- [Required action] The text of every record, exactly as given and with no pictures, should be your output.

- [Stored items from a collection]
__________________________________________________
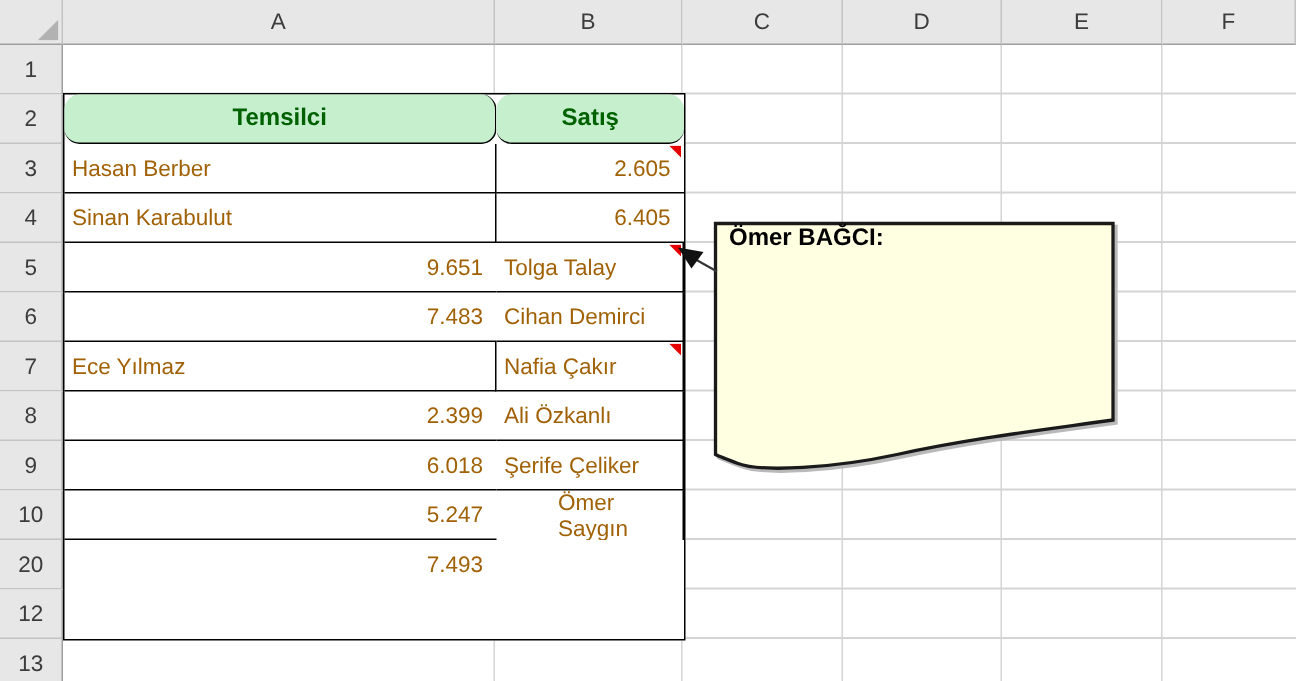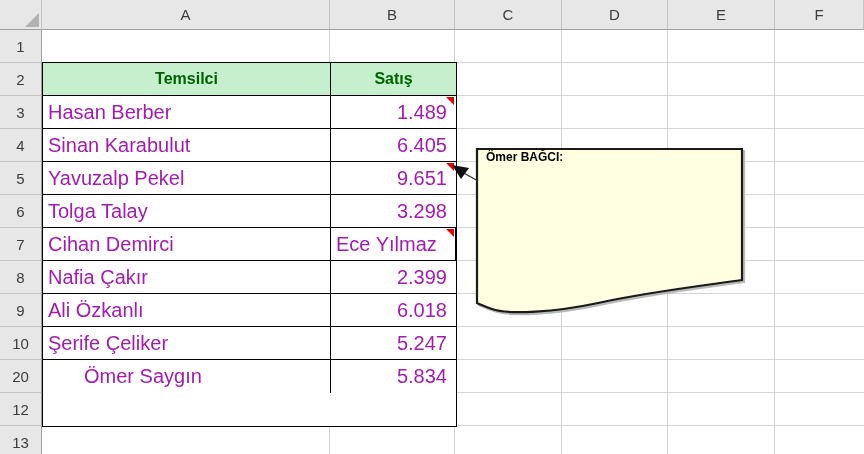"Temsilci" .cell.hdr { border-radius: none -> 10px }
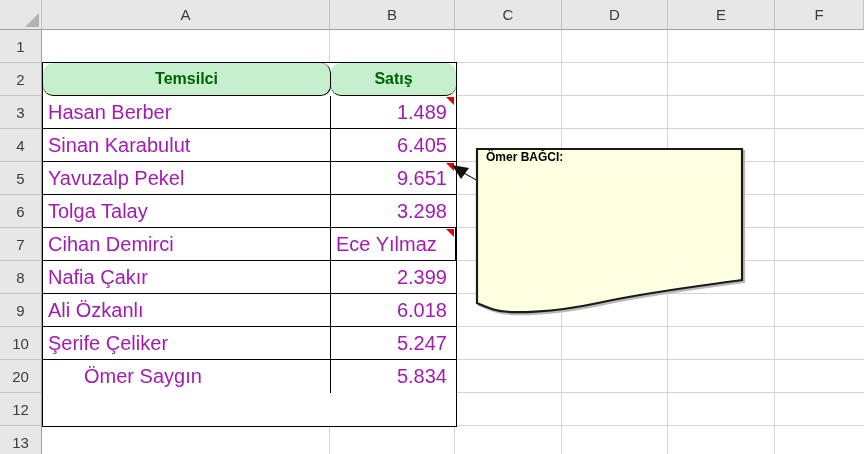"Hasan Berber" .cell { color: #a21caf -> #a16207; font-size: 20px -> 15px }
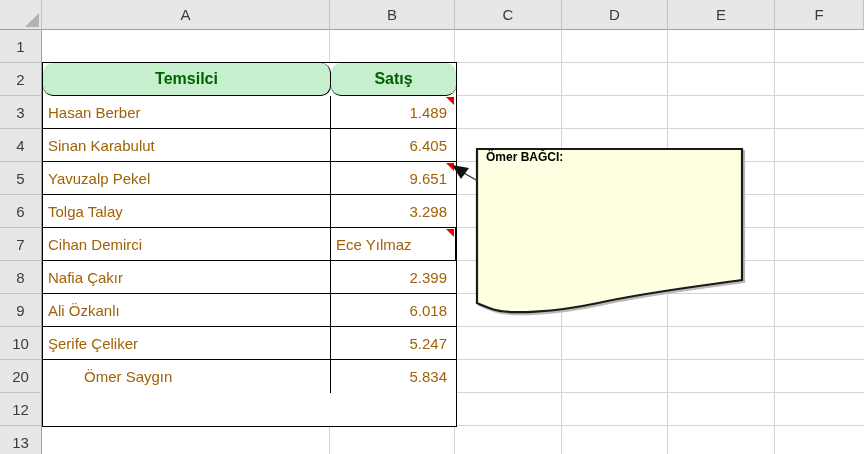"1.489" div.cell { text: 1.489 -> 2.605 }
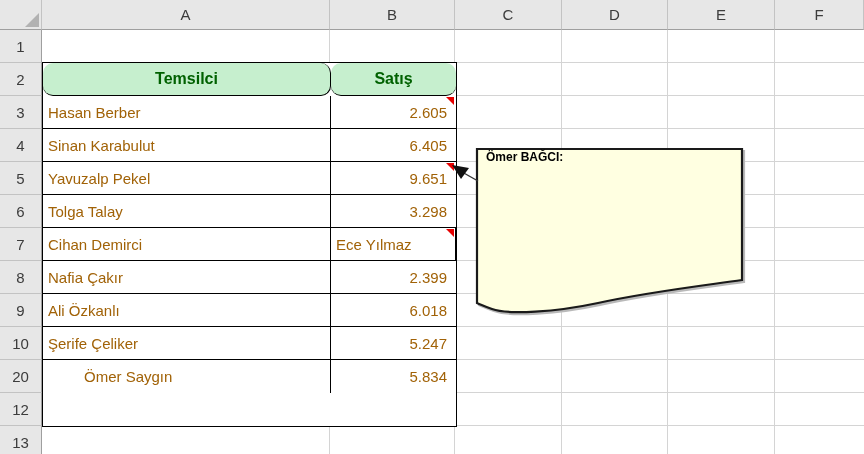"Ömer BAĞCI:" .comment-title { font-size: 12px -> 16px }
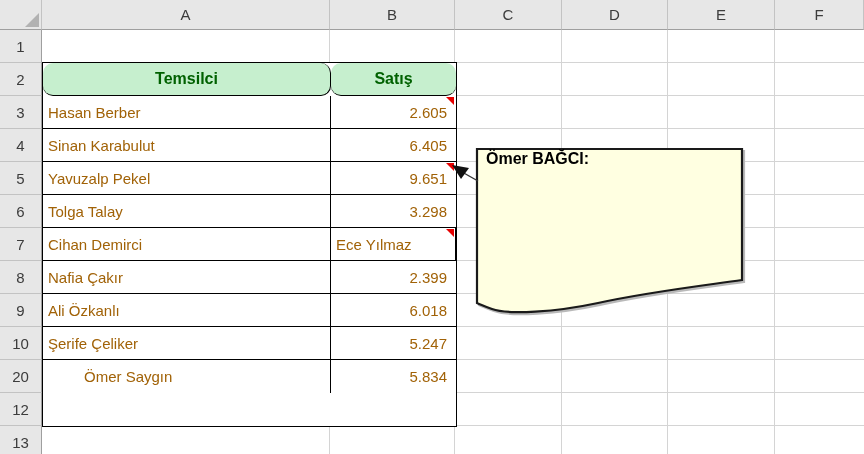"Yavuzalp Pekel" div.cell { html: <div>Yavuzalp Pekel</div> -> none }
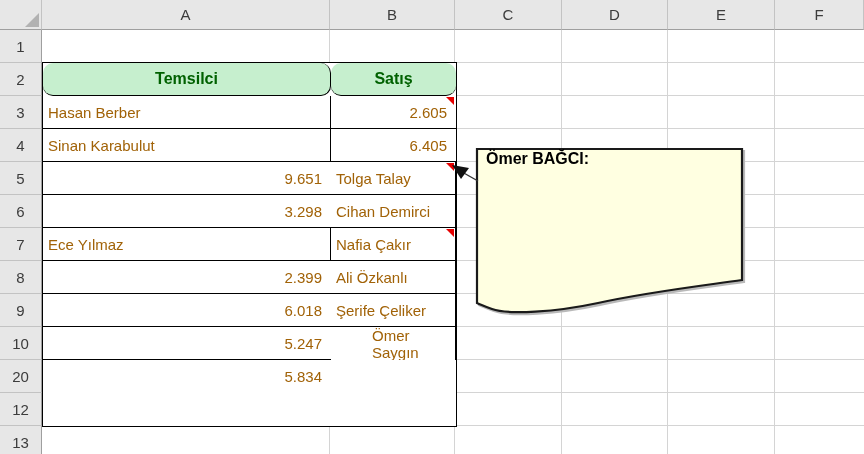"3.298" div.cell { text: 3.298 -> 7.483 }
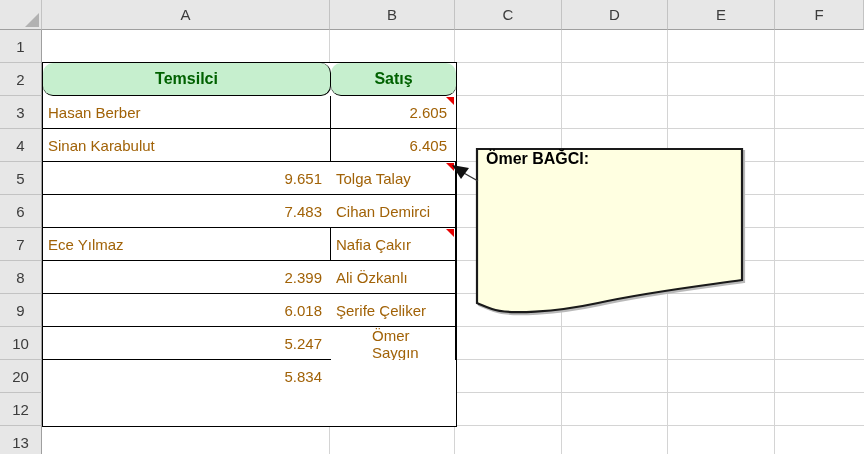"5.834" div.cell { text: 5.834 -> 7.493 }
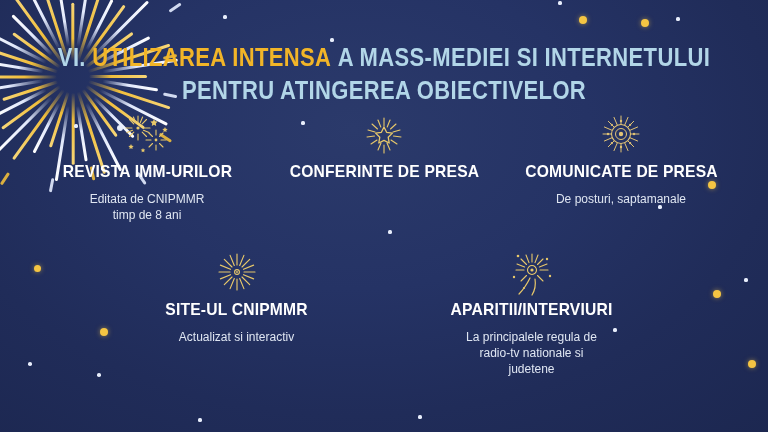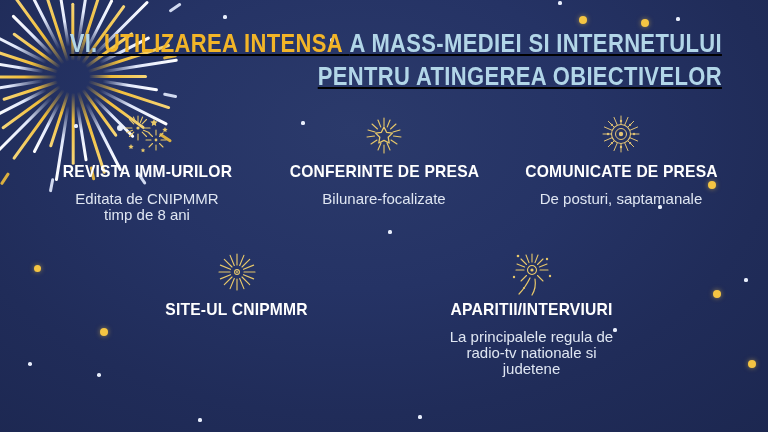"VI. UTILIZAREA INTENSA A MASS-MEDIEI" .title-wrap { text-align: right -> center; text-decoration: underline -> none; top: 27px -> 41px }
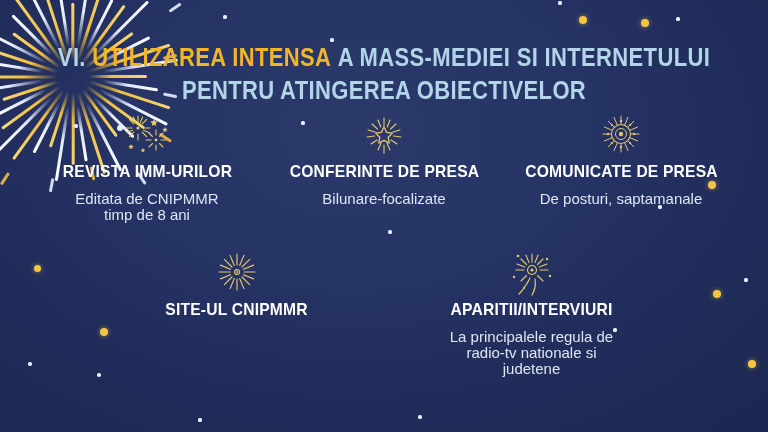"Editata de CNIPMMR" .item-sub { font-size: 15px -> 12px }
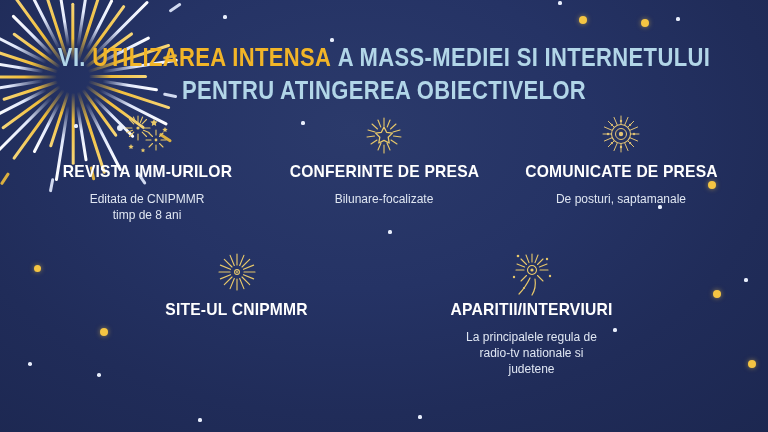"Bilunare-focalizate" div.item-sub { html: <div>Bilunare-focalizate</div> -> none }
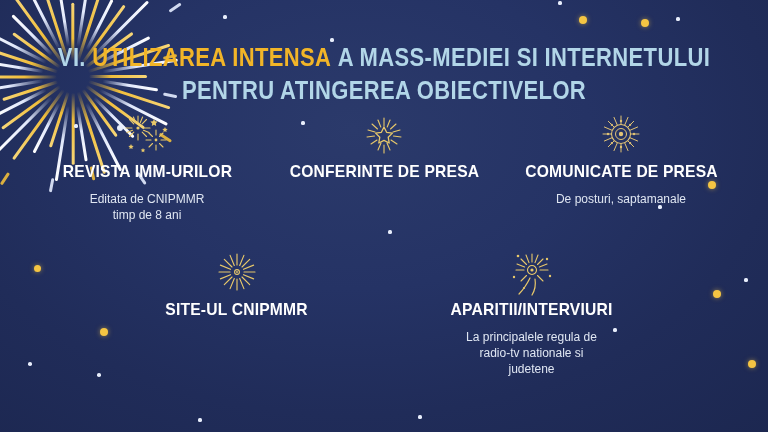"Actualizat si interactiv" div.item-sub { html: none -> <div>Actualizat si interactiv</div> }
__________________________________________________
- [Solution for this exercise]
"Temsilci" .cell.hdr { border-radius: none -> 10px }
"Hasan Berber" .cell { color: #a21caf -> #a16207; font-size: 20px -> 15px }
"1.489" div.cell { text: 1.489 -> 2.605 }
"Ömer BAĞCI:" .comment-title { font-size: 12px -> 16px }
"Yavuzalp Pekel" div.cell { html: <div>Yavuzalp Pekel</div> -> none }
"3.298" div.cell { text: 3.298 -> 7.483 }
"5.834" div.cell { text: 5.834 -> 7.493 }
"VI. UTILIZAREA INTENSA A MASS-MEDIEI" .title-wrap { text-align: right -> center; text-decoration: underline -> none; top: 27px -> 41px }
"Editata de CNIPMMR" .item-sub { font-size: 15px -> 12px }
"Bilunare-focalizate" div.item-sub { html: <div>Bilunare-focalizate</div> -> none }
"Actualizat si interactiv" div.item-sub { html: none -> <div>Actualizat si interactiv</div> }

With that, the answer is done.